One of the cool things that we can use RNNs for is to translate text from one language to another. In the past this was done using hand crafted features and lots of complex conditions which took a very long time to create and were complex to understand. So let's see how RNNs make life easier and do a better job.
The simplest idea is to use a basic RNN such as the following diagram below. In this diagram the RNN is unrolled to make it easier to understand whats happening.
This type of RNN is a sequence to sequence RNN (seq2seq).
We first compute our word embeddings for the input one hot word vectors. Then we send in the embedded words to translate. Our (embedded word vector) is multiplied by some weight matrix W(hx). Our previous calculated hidden state (which is the previous output of RNN node) is multiplied by a different weight matrix W(hh). The results of these 2 multiplications are then added together and non linearity like Relu/tanh is applied.

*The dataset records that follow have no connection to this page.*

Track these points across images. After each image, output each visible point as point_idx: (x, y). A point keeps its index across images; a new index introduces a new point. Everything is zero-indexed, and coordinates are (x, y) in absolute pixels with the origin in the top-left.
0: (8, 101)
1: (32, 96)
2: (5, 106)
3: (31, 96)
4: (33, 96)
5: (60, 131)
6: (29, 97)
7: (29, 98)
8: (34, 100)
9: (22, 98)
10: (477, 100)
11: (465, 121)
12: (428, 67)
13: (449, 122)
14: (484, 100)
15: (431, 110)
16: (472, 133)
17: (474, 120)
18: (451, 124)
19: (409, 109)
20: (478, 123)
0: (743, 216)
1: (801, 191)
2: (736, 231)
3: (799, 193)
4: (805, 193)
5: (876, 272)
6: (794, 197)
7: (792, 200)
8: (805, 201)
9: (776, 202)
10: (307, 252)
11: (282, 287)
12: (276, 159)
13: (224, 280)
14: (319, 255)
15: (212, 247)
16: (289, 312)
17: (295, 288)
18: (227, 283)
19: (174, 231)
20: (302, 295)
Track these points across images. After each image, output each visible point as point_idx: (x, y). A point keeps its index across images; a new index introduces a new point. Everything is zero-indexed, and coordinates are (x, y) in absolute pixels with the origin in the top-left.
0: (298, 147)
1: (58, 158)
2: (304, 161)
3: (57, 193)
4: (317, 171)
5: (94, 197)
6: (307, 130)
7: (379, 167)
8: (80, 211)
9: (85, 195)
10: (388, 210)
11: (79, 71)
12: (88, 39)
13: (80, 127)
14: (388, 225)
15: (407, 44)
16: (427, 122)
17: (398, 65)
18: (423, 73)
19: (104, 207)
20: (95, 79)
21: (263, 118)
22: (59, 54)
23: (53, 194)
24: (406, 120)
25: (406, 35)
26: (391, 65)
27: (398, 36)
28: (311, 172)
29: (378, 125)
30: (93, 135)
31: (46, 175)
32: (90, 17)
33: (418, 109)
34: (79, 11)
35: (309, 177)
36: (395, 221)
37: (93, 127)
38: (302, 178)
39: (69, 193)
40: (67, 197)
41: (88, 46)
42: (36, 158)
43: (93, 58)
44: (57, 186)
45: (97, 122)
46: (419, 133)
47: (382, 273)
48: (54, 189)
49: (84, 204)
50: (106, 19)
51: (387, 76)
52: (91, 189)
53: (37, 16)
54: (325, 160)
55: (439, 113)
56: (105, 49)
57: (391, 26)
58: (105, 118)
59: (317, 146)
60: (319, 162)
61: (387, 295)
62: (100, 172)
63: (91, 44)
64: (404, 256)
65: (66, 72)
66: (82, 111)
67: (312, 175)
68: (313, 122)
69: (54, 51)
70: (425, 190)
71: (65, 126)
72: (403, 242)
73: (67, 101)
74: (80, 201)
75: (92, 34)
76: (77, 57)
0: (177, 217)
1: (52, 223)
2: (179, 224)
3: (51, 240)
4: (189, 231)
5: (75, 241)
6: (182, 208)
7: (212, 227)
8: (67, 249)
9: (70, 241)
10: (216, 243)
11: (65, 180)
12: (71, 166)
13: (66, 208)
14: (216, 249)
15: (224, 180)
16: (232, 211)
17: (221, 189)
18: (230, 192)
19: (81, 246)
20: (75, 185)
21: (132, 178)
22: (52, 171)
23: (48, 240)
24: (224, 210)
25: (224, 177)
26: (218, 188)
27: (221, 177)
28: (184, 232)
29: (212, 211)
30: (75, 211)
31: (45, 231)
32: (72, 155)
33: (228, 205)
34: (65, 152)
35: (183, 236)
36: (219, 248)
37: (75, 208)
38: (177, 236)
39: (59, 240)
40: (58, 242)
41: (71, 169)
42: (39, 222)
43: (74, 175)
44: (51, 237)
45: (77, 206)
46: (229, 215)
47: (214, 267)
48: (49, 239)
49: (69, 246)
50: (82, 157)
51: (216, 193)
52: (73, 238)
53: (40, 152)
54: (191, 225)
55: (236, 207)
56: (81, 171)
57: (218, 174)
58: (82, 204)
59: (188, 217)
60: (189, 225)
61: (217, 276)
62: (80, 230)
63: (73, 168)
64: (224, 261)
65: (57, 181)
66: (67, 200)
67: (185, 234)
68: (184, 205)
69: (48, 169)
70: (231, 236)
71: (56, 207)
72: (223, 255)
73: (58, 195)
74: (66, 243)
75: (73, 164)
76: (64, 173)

This is now our next hidden state h.
This process is then repeated for the length of our input sentence. Obviously on the first input word x0 there is no previous hidden state so we just set this h0 to be all zeros.
Also note that our sentence could be different lengths so we must also have a stop token (e.g a full stop) which indicates we have reached the end of the sentence. We hope that our model will learn when to predict this stop token for the output. This stop token is basically just an extra 'word' in our training data.
Once we reach the stop token we go the decoder RNN node to start producing output vectors.
To get the output y at each time step from the decoder RNN we have another weight matrix W(S) that we multiply our hidden state h to get a vector output. A softmax is then applied to this which gives us our final output. This final output tells you what word vector was predicted at that time step.
This model is very simple and in practice might only work for very very sort sentences (2-3 words). This is because these basic RNN's have trouble remembering more than a few steps back in the past (vanishing gradient problem).
So what changes to this simple model can we do to start to make things better?
Train different RNN weights for encoding and decoding. In the model above we use the same RNN node doing both encoding and decoding which is clearly not optimal for learning.
At decode stage rather than just have the previous hidden stage as input, like we do above, we now also include the last hidden stage of the encoder (we call this C in the diagram below). Along with this we also include the last predicted output word vector. This should help the model to know it just output a certain word and not to output that word again.
So the decoder node will now have 3 weight matrices in it ( one of previous hidden state h, one for last predicted word vector y and one for the last encoder hidden state c) which we multiply the corresponding input by and then add up to get our decode output.
A different way of viewing the whole process in action is in this diagram below. Start from the bottom left and work up and across till you get to the red circle. This then goes to the left and up and follows through till the stop token (full stop) is predicted.Important to remember that the weight matrix that is used to multiply the inputs in each step of the encoder is the exact same, it is not different for different time steps.
In the decode stage it is a different weight matrix to the encode stage but again this weight matrix is used through the decode stage.
Make it deeper! Add more RNN layers to your model.
Maybe train a bidirectional encoder. So take the hidden state not only from the last hidden layer time step but also from the next hidden layer time step.
An alternative to training a bidirectional encoder is to train the encoder in reverse order. What this means is if normally you train with words A,B,C go to X Y we instead train with words C,B,A go to X, Y. This is a simpler optimisation problem as you bring words that are being translated closer together hence less vanishing gradient issues. (This only works if languages align well like French and English)
That is probably as good as we can get using just the simple RNN unit so if we want to do better we need to use a different type of RNN unit called Gated Recurrent Units (GRU for short).
The basic idea of the GRU is to keep around memories that keep long distance dependencies. Your model will learn to do this. This will also allow error messages to flow at different strengths depending on the input.